Рыцарь свободного моря

ЧАСТЬ ПЕРВАЯ. КОРОЛЬ

I

Через шесть месяцев после захвата Сиудад-Реаля флибустьерами Тома-Ягненка, Луи Геноле — бывший на «Горностае» помощником того Тома, который был всего лишь Трюбле, — как-то вечером снова пристал к берегам Тортуги на совершенно новом корсарском фрегате, доставившем его прямо из Сен-Мало.

Как только отдали якорь, Луи Геноле с беспокойством навел подзорную трубу. «Горностай» ли это все еще там покачивается на плехтовом канате? И все ли цело и невредимо на этом жалком суденышке, так давно уже разоруженном и заброшенном? Ибо Луи Геноле так думал.

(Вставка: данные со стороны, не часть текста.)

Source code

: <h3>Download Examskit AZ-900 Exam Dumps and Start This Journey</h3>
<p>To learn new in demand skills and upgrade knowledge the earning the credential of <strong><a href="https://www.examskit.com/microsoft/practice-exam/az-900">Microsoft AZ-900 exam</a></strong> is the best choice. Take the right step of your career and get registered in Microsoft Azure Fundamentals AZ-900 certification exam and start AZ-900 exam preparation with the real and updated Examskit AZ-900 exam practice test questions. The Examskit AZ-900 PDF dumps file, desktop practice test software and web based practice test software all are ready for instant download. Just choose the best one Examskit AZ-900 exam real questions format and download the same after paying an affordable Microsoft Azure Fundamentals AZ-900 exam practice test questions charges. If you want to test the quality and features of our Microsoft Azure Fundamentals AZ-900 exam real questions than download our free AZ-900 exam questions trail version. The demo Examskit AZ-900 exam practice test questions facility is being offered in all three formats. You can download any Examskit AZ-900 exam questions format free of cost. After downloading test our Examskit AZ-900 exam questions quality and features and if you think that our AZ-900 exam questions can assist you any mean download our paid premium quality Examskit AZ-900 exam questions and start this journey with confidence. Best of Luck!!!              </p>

Но приятно же было его удивление: «Горностай», стоявший все на том же самом месте, принарядился. Рангоут его был в полном порядке, а корпус заново покрашен. На кормовом флагштоке развевался великолепный малуанский флаг; и это еще было не все, — на топе грот-мачты красовался еще один горделивый знак, — знак своеобразный: Луи рассмотрел большой кусок флагдука, заканчивающийся двумя косицами; все это ярко-красного цвета, а посередине что-то вроде барана или ягненка, как будто вытканного золотом.

— Это что ж такое? — спрашивал себя Геноле, тараща глаза.

Потом он пожал плечами. Долго ли узнать, что это такое, — стоит только съездить посмотреть.

— Вельбот! — приказал он.

И прежде даже, чем нанести, согласно этикету, визит господину д'Ожерону, по-прежнему управлявшему от имени короля Тортугой и побережьем Сан-Доминго, Луи Геноле отправился с визитом к Тома Трюбле.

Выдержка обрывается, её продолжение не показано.